Over the weekend, an announcement was made that the University of Texas endowment fund had decided to take delivery of $1 billion worth of gold. This was an absolutely huge development on multiple fronts.
First, the UT endowment fund’s gold purchase was a radical deviation from the standard institutional portfolio, the possibility of which we have considered for some time. Since UT has about $20 billion in assets, a $1 billion gold allocation would indicate 5% of its assets in gold. The standard institutional allocation to gold is 1%; a 5% allocation is a huge increase. If (or in our opinion, when) other institutions adopt a similar stance, the price of gold will skyrocket.
Second, the endowment’s purchase of this large an amount of gold gives a huge vote of confidence to gold and precious metals as an investment. For the past few years, financial media has lined up “experts” to tell us all about how gold is an irrational and poor investment, including figures as large as Warren Buffett’s right hand man, Charlie Munger.
Well, the UT endowment fund is neither dumb nor stupid, and it helps that it's not poor: It's well-funded institutional investors who are making a tactical investment decision, not a short-term trade. As Kyle Bass, the hedge fund manager who advised UT to purchase the gold, explained, the gold was purchased as a hedge against money-printing and currency debasement worldwide.
The UT fund is not a charlatan investor such as a hedge fund. It's purchasing gold on its merits as a long-term, fundamental investment. As other institutional investors witness such a large and respected fund invest in gold, others’ resolve to increase investments in gold will be solidified. Since gold only comprises 0.7% of the world’s financial assets currently, it is massively underowned by institutions, and UT’s purchase could be the catalyst to finally bring institutions to the table in a large way.
Finally, the endowment’s purchase of gold was of physical bullion. While we do not advocate physical bullion purchases for individual investors, UT’s choice of gold ownership through physical bullion rather than the GLD or other bullion alternative shows that it's purchasing gold as a long-term investment. Since the costs of owning bullion compared to the GLD are relatively high (vault rental, markup premium on purchase/sale), UT’s decision to buy bullion indicates it's measuring its holding period for gold in years, if not indefinitely.
As you can probably tell, we believe UT’s gold purchase is massively bullish for gold going forward, if only for the reasons of validation of our existing theories. As other endowments and pension funds gain confidence in buying precious metals as investments, precious metal prices will skyrocket.
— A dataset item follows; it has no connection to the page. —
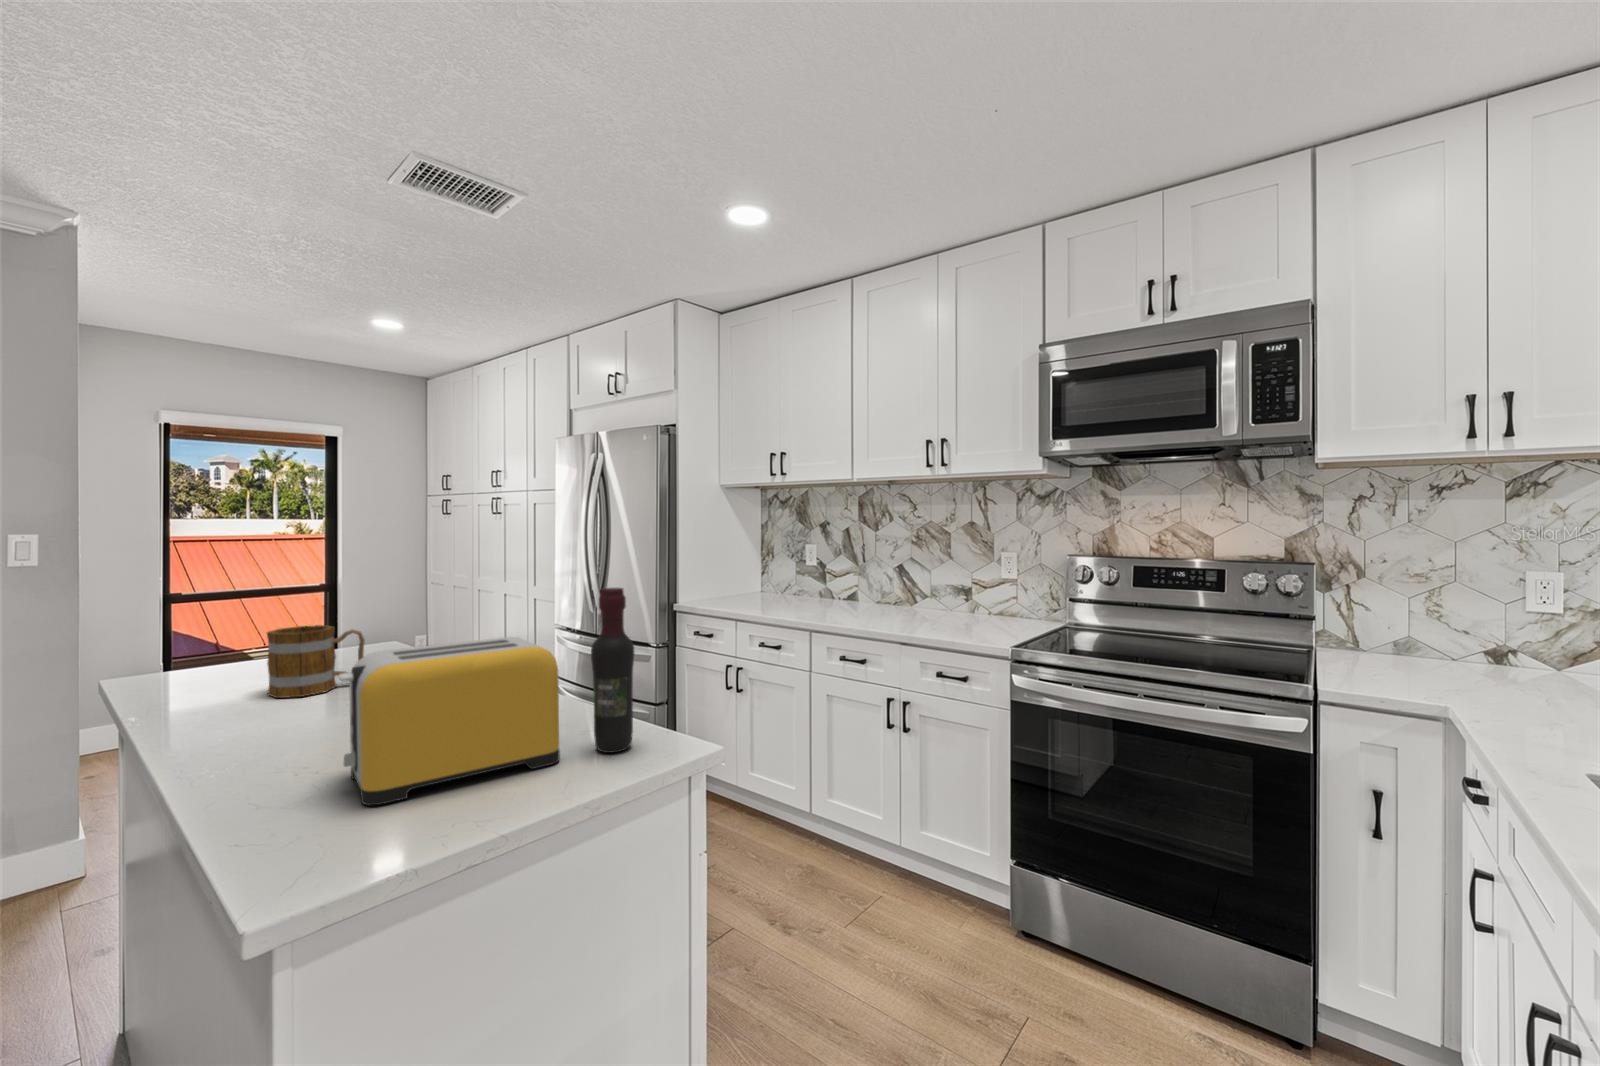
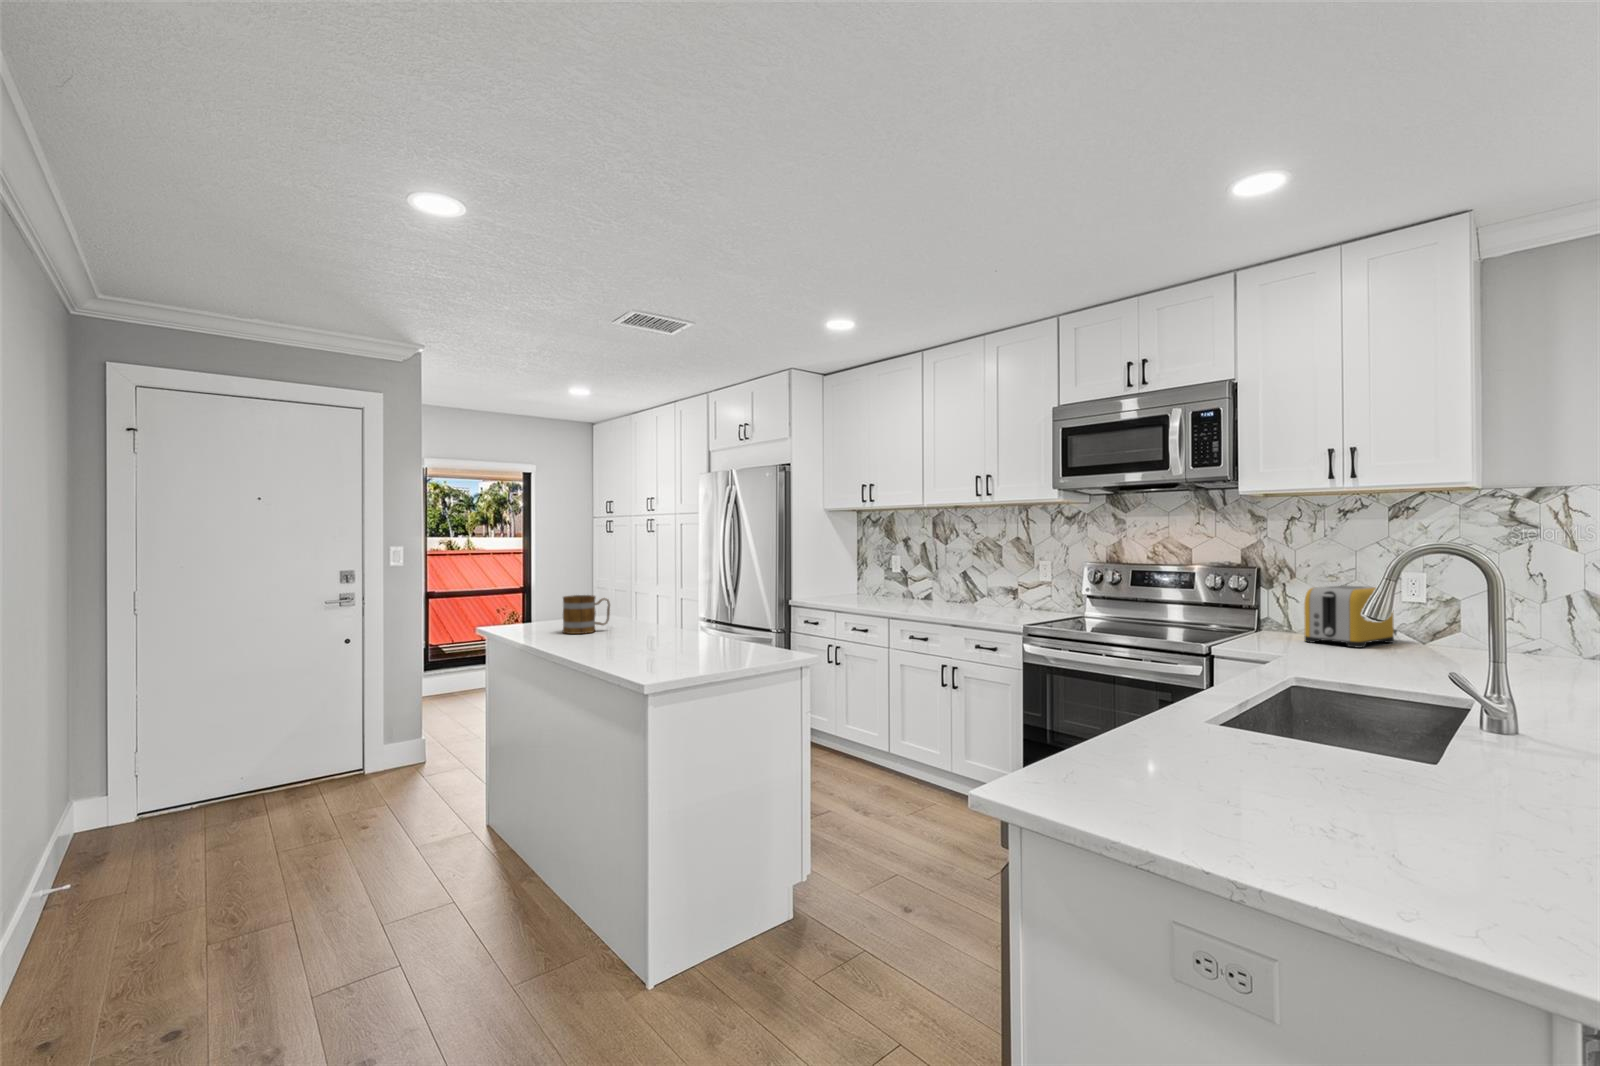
wine bottle: present [591,588,634,753] -> none [747,569,770,656]
toaster: present [338,637,560,805] -> present [1304,585,1394,648]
This Week's Commitment of Traders Report
This week’s COT report shows that gold futures speculators actually reduced their bullish bets on the metal even as the price advanced to a fresh record. The below chart shows gold in yellow and managed money longs in white.
[Click to enlarge]
As can be seen, gold has continued its bull market without the help of increased managed money long participation. Physical buyers such as UT are fueling gold’s rise while futures speculators continue to approach gold’s rise with a bit of caution. As managed money regains confidence to push its net long exposure back to all-time high levels and beyond, the price of gold will appreciate considerably.
We continue to advocate long futures positions in gold. With gold breaking above key resistance at the 1440 level, the current rise in prices could be sustained for quite some time before undergoing another correction. Given how many times gold bumped up against the 1420-1440 level without successfully breaking through, its recent breakout could be the confirmation many traders were looking for to renew bullish bets.
For our simplest trade recommendation in quite some time, we would recommend purchasing the June gold futures contract at 1486, or the GLD at 145.51. If gold drops, we would advocate aggressively adding to long positions.